How the Cardinal Fish got its Name

by | Nov 24, 2020 | Fish | 0 comments

Across the world there are animals with the word ‘cardinal’ in their name and as most readers will know the entire fish family Apogonidae are known as cardinals, but why?  Why are the fish below ‘cardinals’?

Apogon exostigma and Pterapogon Kauderni.

There will no doubt be readers for whom, this post is old news, to them I apologize, but it wasn’t until I first dived in the Mediterranean, at least twenty years ago now, that I made the connection.  It is all down to this shy but deeply beautiful fish.

Apogon imberbis is a shy fish, often found sheltering in overhangs and at deeper depths in the Med and Eastern Atlantic.  It appears brown, but when lit by artificial light it is revealed to be a stunning red, and it’s fame all comes down to that color, as well as being the first fish of its kind to get a proper scientific binomial in 1758, by Linnaeus himself.
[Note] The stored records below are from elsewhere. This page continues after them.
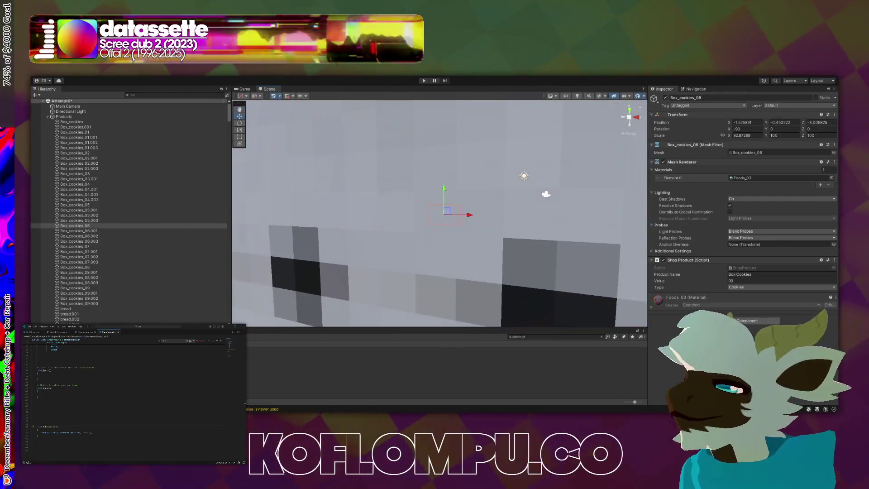
{"action": "key", "text": "alt+Tab"}
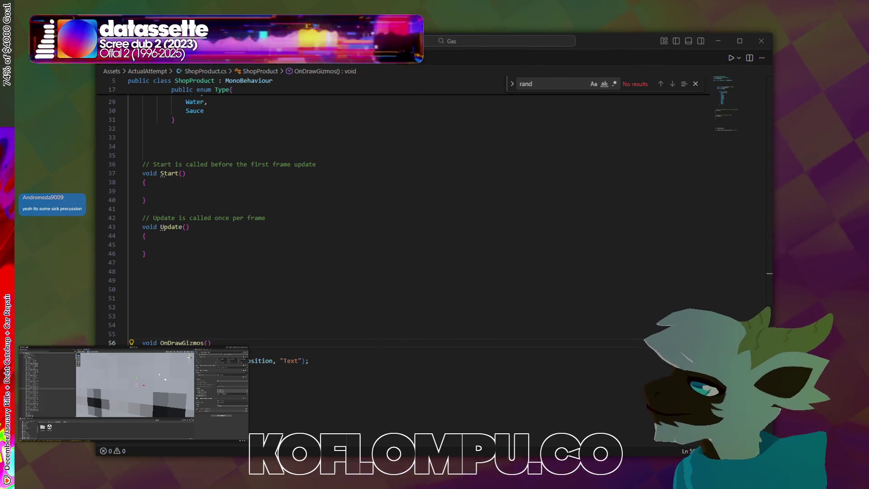
Paste the drawString helper with its UNITY_EDITOR block above OnDrawGizmos in ShopProduct.cs
{"action": "scroll", "coordinate": [343, 195], "scroll_direction": "up", "scroll_amount": 9}
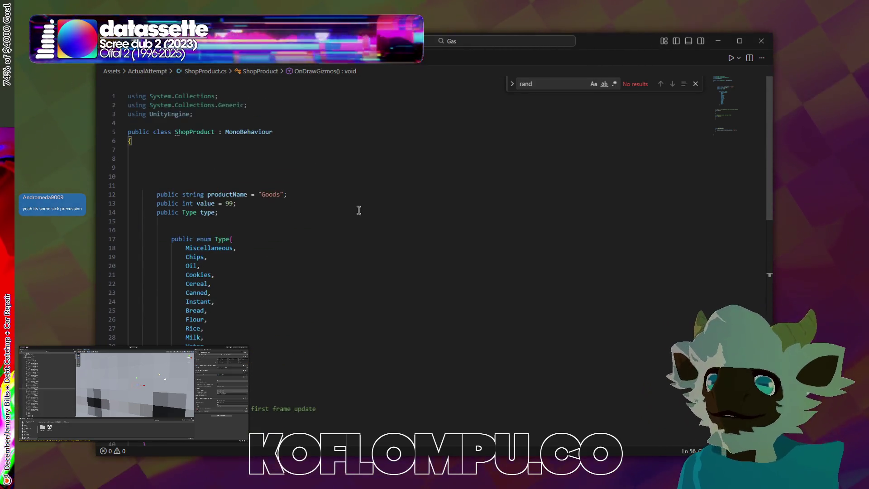
{"action": "scroll", "coordinate": [357, 210], "scroll_direction": "down", "scroll_amount": 7}
{"action": "scroll", "coordinate": [292, 254], "scroll_direction": "down", "scroll_amount": 2}
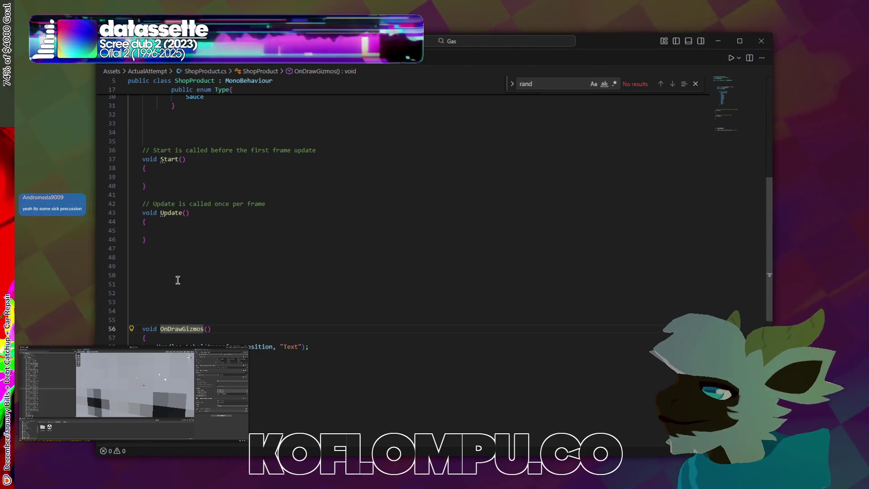
{"action": "key", "text": "ctrl+v"}
{"action": "scroll", "coordinate": [244, 267], "scroll_direction": "up", "scroll_amount": 8}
Few objects in the mid 1700s were red, apart from the bright red robes worn by the cardinals of the Roman Catholic faith.  Thus, these were named Cardinal fish.  As biologists travelled far and wide, more fish of the Family were identified, and they too were added to the Cardinal Family, through the taxonomy adopted from Linnaeus.

Cardinals in their natural environment in the Med

Apogon derives from the Greek for ‘without chin/beard’, I’m only guessing, but that does perhaps refer top the fishes squat appearance, but I’m no classics scholar. The cardinal is also the state bird of Illinois, Indiana, Kentucky, North Carolina, Ohio, Virginia, and West Virginia.